Crime has emerged as the biggest issue in Rep. Omar’s Democratic Party primary. He faces a challenge from former Minneapolis City Councilman Don Samuels, who opposes the movement to defund police and last year helped defeat efforts to replace the city’s police department. Omar, who supported the referendum, has a significant financial advantage and is expected to benefit from a strong grassroots business.

The most confusing part of Tuesday’s ballot was for the 1st District congressional seat held by U.S. Rep. Jim Hagedorn, who died earlier this year of cancer. Republican former state Rep. Brad Finstad and Democrat Jeff Ettinger, a former Hormel CEO, are competing simultaneously in the primary to determine November’s matchup for the next two-year term representing Minnesota’s southern district, as well as a special election for the completion of the last few months of Hagedorn’s term.


It’s been nearly three decades since Connecticut has had a Republican in the U.S. Senate, but the party isn’t giving up.

In the GOP primary to take on Democratic Sen. Richard Blumenthal, the party endorsed former House Minority Leader Themis Claridis. She is a social moderate who supports abortion rights and some gun control measures and says she did not vote for Trump in 2020. Claridis argues that her experience and positions can persuade voters to oppose Blumenthal, a two-term senator which in May registered 45% employment. approval rating, the lowest in a Quinnipiac poll since he took office.
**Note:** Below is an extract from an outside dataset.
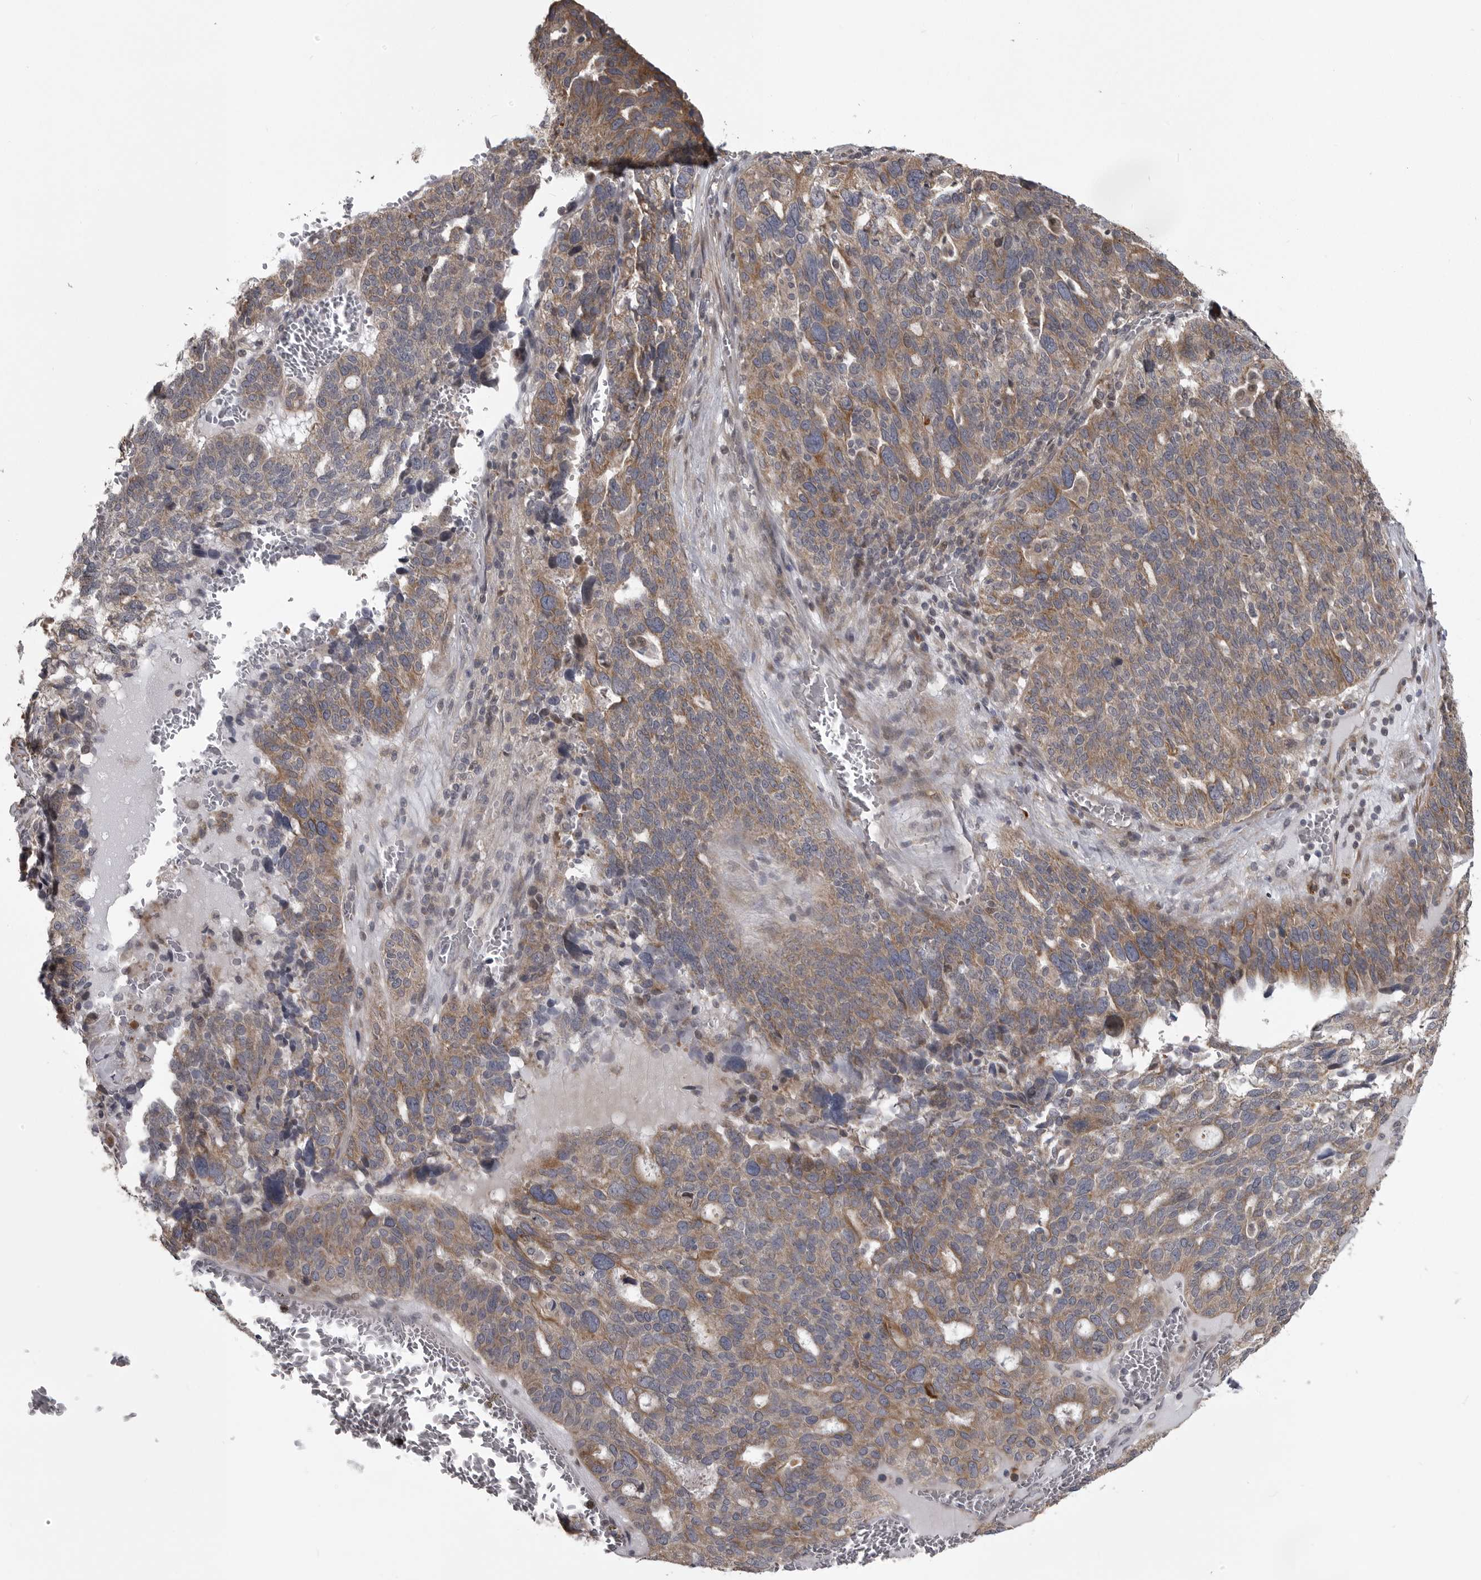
{"staining": {"intensity": "weak", "quantity": ">75%", "location": "cytoplasmic/membranous"}, "tissue": "ovarian cancer", "cell_type": "Tumor cells", "image_type": "cancer", "snomed": [{"axis": "morphology", "description": "Cystadenocarcinoma, serous, NOS"}, {"axis": "topography", "description": "Ovary"}], "caption": "This is an image of immunohistochemistry staining of ovarian serous cystadenocarcinoma, which shows weak staining in the cytoplasmic/membranous of tumor cells.", "gene": "ZNRF1", "patient": {"sex": "female", "age": 59}}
Claridis is being challenged by conservative attorney Peter Lumaj and Republican National Committeewoman Leora Levy, whom Trump endorsed last week. Both candidates oppose abortion rights and further gun restrictions and support Trump’s policies.


Leahy’s impending retirement has opened up two seats in Vermont’s tiny three-member congressional delegation — and the opportunity for the state to send a woman to represent it in Washington for the first time.
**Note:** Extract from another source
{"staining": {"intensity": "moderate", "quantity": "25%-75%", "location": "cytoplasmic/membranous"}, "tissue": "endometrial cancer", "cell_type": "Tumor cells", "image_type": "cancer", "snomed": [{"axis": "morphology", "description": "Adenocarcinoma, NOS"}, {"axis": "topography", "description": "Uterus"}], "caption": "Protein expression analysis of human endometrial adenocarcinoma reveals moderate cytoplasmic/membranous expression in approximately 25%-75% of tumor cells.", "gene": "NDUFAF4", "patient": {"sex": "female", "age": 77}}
Democratic U.S. Rep. Peter Welch, the state’s at-large representative, quickly launched his Senate bid after Leahy announced he was stepping down. Leahy, who is the Senate president pro tempore, has been hospitalized a few times over the past two years, including after breaking his hip this summer.

Welch has been endorsed by Sanders and is the odds-on favorite to win the seat in November. He faces two other Democrats in the primary: Isaac Evans-Frantz, an activist, and Dr. Niki Thran, an emergency physician.

On the Republican side, former US Attorney Christina Nolan, retired US Army officer Gerald Malloy and investment banker Myers Mermel are vying for the nomination.

The race to replace Welch marked Vermont’s first open U.S. campaign since 2006.

Two women, including Lt. Gov. Molly Gray and State Senate President Pro Tempore Becca Ballin, are the leading Democratic candidates in the race. Gray, who was elected in 2020 in her first political bid, is an attorney and former assistant attorney general.

The winner of the Democratic primary will be the heavy favorite to win the general election in the liberal state. In 2018, Vermont became the last state without a female representative in Congress when Mississippi Republican Cindy Hyde-Smith was appointed to the Senate.


Associated Press writers Scott Bauer in Madison, Wisconsin. Doug Glass in Minneapolis; Susan Haigh in Hartford, Connecticut. and Wilson Ring in Montpelier, Vermont, contributed to this report.